Nine years ago Din joined our tuition class at Al-Manar after getting 2A’s, 2B’s and 1C for his UPSR. That was not much of a result to boast about. Under better circumstances, if life had not been rather hard on him, I am quite certain he would have done better. His father, now in his mid fifty and like many man folks in the area, has been depending on the generosity of the rough South China Sea for livelihood. According to Din his father began his ‘apprenticeship’ at sea as young as eight. This, too, is nothing new in this part of the world. And Din’s mother helps to supplement the family’s earning, working for keropok makers and operating a burger stall in front of their house. Din himself helped out at the stall, making it hard on him to attend Al-Manar classes regularly.
So if we talk about making burgers, Din knows all the tricks.
From the UPSR results of 2A’s,2B’s and 1C, Din improved his academic performance three years later to gain 5A’s and 3B’s for his PMR. He went on to do it even better two years later to score 7A’s and 2B’s in his SPM examination. Seeing how hard he worked, not forgetting his commitment to the burger stall, Pakcik knew that I had not yet seen Din at his best.
“Pakcik apa patut saya buat? ( What should I do ?)” was his question when his SPM results were known. Now he wanted to map out his future. Whatever it might be, he wanted to start something that he could realistically expect success. He did not want any uncertainty.

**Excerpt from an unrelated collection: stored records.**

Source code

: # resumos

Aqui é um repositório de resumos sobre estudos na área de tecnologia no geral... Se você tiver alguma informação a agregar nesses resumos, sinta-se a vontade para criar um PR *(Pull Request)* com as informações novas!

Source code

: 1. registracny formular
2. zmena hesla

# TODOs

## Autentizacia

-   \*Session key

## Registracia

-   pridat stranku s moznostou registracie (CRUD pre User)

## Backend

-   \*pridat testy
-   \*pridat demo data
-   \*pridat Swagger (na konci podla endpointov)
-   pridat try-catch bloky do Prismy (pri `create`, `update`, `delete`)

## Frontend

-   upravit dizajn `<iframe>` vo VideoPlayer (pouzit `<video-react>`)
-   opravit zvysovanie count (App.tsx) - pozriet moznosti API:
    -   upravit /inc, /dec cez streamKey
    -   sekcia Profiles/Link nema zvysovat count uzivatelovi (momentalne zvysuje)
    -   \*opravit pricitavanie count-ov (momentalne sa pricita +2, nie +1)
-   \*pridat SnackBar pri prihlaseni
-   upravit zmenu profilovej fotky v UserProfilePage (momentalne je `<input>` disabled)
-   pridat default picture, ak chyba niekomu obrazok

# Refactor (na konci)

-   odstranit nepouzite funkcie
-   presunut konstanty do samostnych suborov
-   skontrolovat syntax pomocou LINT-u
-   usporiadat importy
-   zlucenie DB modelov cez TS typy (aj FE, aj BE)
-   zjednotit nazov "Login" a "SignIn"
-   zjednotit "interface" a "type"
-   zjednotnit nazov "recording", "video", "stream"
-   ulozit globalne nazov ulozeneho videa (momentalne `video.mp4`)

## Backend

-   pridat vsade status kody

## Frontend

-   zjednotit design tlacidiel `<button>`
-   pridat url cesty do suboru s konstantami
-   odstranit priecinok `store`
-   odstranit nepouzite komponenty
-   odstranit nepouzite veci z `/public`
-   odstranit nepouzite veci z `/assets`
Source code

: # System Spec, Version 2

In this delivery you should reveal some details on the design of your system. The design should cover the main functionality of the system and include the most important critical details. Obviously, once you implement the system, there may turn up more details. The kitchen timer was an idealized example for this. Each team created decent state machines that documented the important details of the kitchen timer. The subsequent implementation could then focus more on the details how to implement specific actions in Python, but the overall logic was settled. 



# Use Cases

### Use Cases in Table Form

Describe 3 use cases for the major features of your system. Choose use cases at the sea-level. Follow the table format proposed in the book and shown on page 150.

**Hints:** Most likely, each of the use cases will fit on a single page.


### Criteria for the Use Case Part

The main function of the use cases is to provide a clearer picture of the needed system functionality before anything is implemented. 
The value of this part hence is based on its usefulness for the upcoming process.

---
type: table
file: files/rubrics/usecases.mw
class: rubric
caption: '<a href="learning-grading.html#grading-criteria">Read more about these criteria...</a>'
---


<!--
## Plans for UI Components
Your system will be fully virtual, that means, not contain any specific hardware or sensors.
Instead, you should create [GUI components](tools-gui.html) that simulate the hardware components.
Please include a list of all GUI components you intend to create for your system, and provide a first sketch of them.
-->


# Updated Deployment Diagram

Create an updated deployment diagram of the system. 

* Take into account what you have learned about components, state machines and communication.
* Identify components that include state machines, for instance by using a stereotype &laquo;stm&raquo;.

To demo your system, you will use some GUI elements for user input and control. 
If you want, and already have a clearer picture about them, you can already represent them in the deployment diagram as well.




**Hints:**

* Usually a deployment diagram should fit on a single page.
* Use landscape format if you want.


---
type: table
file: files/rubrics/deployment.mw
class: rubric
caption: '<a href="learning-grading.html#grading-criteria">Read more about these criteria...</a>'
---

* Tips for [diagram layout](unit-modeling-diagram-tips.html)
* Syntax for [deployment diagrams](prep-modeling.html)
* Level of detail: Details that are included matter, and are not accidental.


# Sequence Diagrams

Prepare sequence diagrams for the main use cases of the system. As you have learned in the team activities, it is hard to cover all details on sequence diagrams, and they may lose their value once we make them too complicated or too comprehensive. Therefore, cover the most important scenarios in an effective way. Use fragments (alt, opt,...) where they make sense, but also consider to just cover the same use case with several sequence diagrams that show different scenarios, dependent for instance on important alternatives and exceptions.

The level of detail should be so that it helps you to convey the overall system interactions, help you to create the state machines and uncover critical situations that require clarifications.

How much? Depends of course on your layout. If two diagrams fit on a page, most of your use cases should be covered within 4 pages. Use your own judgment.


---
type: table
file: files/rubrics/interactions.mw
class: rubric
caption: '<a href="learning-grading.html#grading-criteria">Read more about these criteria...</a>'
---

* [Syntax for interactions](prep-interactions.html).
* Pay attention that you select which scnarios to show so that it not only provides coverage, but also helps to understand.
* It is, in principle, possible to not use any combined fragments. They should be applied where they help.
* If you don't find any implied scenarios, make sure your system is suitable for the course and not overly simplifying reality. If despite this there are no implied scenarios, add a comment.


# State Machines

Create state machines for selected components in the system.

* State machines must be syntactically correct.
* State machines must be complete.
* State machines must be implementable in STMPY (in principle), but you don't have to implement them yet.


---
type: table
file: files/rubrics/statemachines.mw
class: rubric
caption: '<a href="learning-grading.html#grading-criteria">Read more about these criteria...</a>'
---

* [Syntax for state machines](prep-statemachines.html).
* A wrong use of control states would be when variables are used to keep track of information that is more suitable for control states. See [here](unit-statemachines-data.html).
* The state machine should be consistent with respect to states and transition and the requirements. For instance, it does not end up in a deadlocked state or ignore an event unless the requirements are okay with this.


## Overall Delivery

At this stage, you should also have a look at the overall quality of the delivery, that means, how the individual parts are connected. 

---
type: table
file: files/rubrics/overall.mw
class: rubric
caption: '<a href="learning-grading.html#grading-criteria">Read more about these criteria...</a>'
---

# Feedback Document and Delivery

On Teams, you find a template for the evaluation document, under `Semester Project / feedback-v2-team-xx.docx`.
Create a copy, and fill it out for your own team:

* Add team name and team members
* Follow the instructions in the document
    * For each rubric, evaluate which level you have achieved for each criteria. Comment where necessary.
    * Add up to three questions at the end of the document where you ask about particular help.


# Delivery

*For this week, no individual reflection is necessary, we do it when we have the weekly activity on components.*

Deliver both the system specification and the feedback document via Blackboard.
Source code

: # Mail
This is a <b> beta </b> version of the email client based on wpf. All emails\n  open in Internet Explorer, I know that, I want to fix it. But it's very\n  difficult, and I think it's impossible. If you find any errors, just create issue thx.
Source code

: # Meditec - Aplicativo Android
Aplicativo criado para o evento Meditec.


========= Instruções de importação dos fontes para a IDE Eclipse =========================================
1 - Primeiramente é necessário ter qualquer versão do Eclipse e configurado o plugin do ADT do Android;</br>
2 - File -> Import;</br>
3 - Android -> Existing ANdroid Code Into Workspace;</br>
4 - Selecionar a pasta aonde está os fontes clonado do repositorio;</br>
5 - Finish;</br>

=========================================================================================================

We discussed at length various possible courses for someone like him who did not make all A’s at SPM. Personally he would like to see himself doing a hospital-related job. That being the case, and having excellent results particularly in science subjects and mathematics, backed by reasonably good English, he should go for a diploma in radiography. The odds would be against him to compete for a place to do medicine. For Din there was no room to gamble. Ukur baju dibadan sendiri. With a good diploma in radiography he would be able to find a job and would still have the opportunity to continue for a degree in due course.
It had already been decided between us that joining Kelas Metrikulasi should be avoided. Accordingly, Din sent his applications and a month later he received three offers one of which came from a university hospital for a diploma course in radiography. This was one which he wanted most; but he needed to get through an interview.
Din had no idea what an interview was like and how he should conduct himself. To give him all the confidence he needed Pakcik lent him a book on radiography and pointed out parts he should try to familiarise himself. A few days later we sat rehearsing mock interviews. It amazed me to see how much of the subject he had digested from the book. So, reasonably assured of himself he left for KL.
When Din returned to brief Pakcik how his interview was conducted, I was reasonably certain he would make it. I had my doubt any normal candidates could engage on a discussion on radiography as he could. Indeed, a couple of weeks later he turned up with a broad smile. He did it.
Din spent the next three years shuttling between KL and KT, never failed to brief Pakcik of his progress each time he returned home.
It was not all in vain. Din did it in style. At the end of the course he topped the group, emerging the only one in the Dean’s list. He was particularly happy realising that his brilliant achievement was his greatest reward to Pakcik. For that performance he was given a choice to start his contractual service at the university hospital or continue on a course leading to a degree in radiography. Following a brief discussion Din expressed what he personally preferred, “Pakcik, I would like to work for a couple of years to save some money. Then I will join the degree course.” I supported the idea. A couple of years’ experience would stand him in good stead to perform well for his first degree course and beyond. However, deep in my heart I knew the true reason for his preference to work first before continuing for a degree - to earn some money so that his family would see the first ringgit from him.
Early next month Din will start working at the unversity hospital, and have the satisfaction of seeing the fruit of his patience and sweat over the years.
I have a vision that Din will ultimately be at university lecturing in radiography.
I have a vision, too, that many years into the distant future, his children will sit around him listening how their father once operated a burger stall, and how their grandfather rode the rough sea, all for them to emerge from the long dark tunnel. The children will realise how far his father has travelled from frying burgers to operating a sophisticated MRI (magnetic resonance imaging) T.O Tesla machine. I wish him all the best.
Berkhidmat kerana Tuhan untuk kemanusiaan.
Berkhidmat kerana Tuhan untuk kemanusiaan.